■ Directions:
The data must be written out once more, precisely as given.

The data section start

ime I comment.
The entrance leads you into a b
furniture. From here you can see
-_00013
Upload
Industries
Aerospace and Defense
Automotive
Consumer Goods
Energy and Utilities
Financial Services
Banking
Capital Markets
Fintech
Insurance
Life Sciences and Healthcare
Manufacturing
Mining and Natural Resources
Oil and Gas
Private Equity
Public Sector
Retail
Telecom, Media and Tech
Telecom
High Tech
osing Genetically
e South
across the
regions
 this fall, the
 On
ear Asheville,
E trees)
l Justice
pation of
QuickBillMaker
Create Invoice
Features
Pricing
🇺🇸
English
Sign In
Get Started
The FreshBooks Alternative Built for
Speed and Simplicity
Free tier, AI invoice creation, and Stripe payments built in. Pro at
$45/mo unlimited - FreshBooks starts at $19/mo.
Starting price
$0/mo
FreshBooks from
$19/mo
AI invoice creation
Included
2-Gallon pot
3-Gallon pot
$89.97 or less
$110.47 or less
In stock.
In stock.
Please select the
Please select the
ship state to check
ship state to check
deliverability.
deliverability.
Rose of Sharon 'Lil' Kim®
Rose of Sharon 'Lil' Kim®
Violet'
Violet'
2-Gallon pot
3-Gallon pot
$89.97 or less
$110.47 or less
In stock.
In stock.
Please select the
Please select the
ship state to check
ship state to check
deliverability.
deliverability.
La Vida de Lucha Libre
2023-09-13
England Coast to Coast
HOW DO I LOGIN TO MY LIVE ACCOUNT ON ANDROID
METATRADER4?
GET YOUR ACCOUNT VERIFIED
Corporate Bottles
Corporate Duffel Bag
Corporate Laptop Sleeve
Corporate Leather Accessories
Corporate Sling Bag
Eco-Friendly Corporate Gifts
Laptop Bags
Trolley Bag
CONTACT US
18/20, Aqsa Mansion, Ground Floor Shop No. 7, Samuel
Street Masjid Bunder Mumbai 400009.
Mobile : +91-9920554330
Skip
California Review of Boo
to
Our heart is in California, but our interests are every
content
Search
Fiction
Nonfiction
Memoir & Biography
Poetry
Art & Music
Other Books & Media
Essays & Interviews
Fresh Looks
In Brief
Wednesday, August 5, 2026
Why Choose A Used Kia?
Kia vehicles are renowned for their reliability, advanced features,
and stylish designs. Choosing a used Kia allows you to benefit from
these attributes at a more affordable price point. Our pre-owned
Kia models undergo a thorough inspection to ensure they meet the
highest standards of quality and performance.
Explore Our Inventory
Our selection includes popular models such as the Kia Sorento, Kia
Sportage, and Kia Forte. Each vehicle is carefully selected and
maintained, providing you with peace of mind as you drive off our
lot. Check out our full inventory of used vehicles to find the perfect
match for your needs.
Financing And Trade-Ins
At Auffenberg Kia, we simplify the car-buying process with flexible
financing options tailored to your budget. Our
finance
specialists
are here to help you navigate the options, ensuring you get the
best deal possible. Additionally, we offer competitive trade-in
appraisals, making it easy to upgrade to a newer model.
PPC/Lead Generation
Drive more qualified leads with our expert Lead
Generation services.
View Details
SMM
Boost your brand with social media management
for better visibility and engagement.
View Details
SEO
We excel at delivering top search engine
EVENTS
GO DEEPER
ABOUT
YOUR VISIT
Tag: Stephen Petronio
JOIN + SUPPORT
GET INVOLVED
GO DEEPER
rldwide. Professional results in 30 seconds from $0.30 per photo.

The data section end

■ Answer to this problem:
ime I comment.
The entrance leads you into a b
furniture. From here you can see
-_00013
Upload
Industries
Aerospace and Defense
Automotive
Consumer Goods
Energy and Utilities
Financial Services
Banking
Capital Markets
Fintech
Insurance
Life Sciences and Healthcare
Manufacturing
Mining and Natural Resources
Oil and Gas
Private Equity
Public Sector
Retail
Telecom, Media and Tech
Telecom
High Tech
osing Genetically
e South
across the
regions
 this fall, the
 On
ear Asheville,
E trees)
l Justice
pation of
QuickBillMaker
Create Invoice
Features
Pricing
🇺🇸
English
Sign In
Get Started
The FreshBooks Alternative Built for
Speed and Simplicity
Free tier, AI invoice creation, and Stripe payments built in. Pro at
$45/mo unlimited - FreshBooks starts at $19/mo.
Starting price
$0/mo
FreshBooks from
$19/mo
AI invoice creation
Included
2-Gallon pot
3-Gallon pot
$89.97 or less
$110.47 or less
In stock.
In stock.
Please select the
Please select the
ship state to check
ship state to check
deliverability.
deliverability.
Rose of Sharon 'Lil' Kim®
Rose of Sharon 'Lil' Kim®
Violet'
Violet'
2-Gallon pot
3-Gallon pot
$89.97 or less
$110.47 or less
In stock.
In stock.
Please select the
Please select the
ship state to check
ship state to check
deliverability.
deliverability.
La Vida de Lucha Libre
2023-09-13
England Coast to Coast
HOW DO I LOGIN TO MY LIVE ACCOUNT ON ANDROID
METATRADER4?
GET YOUR ACCOUNT VERIFIED
Corporate Bottles
Corporate Duffel Bag
Corporate Laptop Sleeve
Corporate Leather Accessories
Corporate Sling Bag
Eco-Friendly Corporate Gifts
Laptop Bags
Trolley Bag
CONTACT US
18/20, Aqsa Mansion, Ground Floor Shop No. 7, Samuel
Street Masjid Bunder Mumbai 400009.
Mobile : +91-9920554330
Skip
California Review of Boo
to
Our heart is in California, but our interests are every
content
Search
Fiction
Nonfiction
Memoir & Biography
Poetry
Art & Music
Other Books & Media
Essays & Interviews
Fresh Looks
In Brief
Wednesday, August 5, 2026
Why Choose A Used Kia?
Kia vehicles are renowned for their reliability, advanced features,
and stylish designs. Choosing a used Kia allows you to benefit from
these attributes at a more affordable price point. Our pre-owned
Kia models undergo a thorough inspection to ensure they meet the
highest standards of quality and performance.
Explore Our Inventory
Our selection includes popular models such as the Kia Sorento, Kia
Sportage, and Kia Forte. Each vehicle is carefully selected and
maintained, providing you with peace of mind as you drive off our
lot. Check out our full inventory of used vehicles to find the perfect
match for your needs.
Financing And Trade-Ins
At Auffenberg Kia, we simplify the car-buying process with flexible
financing options tailored to your budget. Our
finance
specialists
are here to help you navigate the options, ensuring you get the
best deal possible. Additionally, we offer competitive trade-in
appraisals, making it easy to upgrade to a newer model.
PPC/Lead Generation
Drive more qualified leads with our expert Lead
Generation services.
View Details
SMM
Boost your brand with social media management
for better visibility and engagement.
View Details
SEO
We excel at delivering top search engine
EVENTS
GO DEEPER
ABOUT
YOUR VISIT
Tag: Stephen Petronio
JOIN + SUPPORT
GET INVOLVED
GO DEEPER
rldwide. Professional results in 30 seconds from $0.30 per photo.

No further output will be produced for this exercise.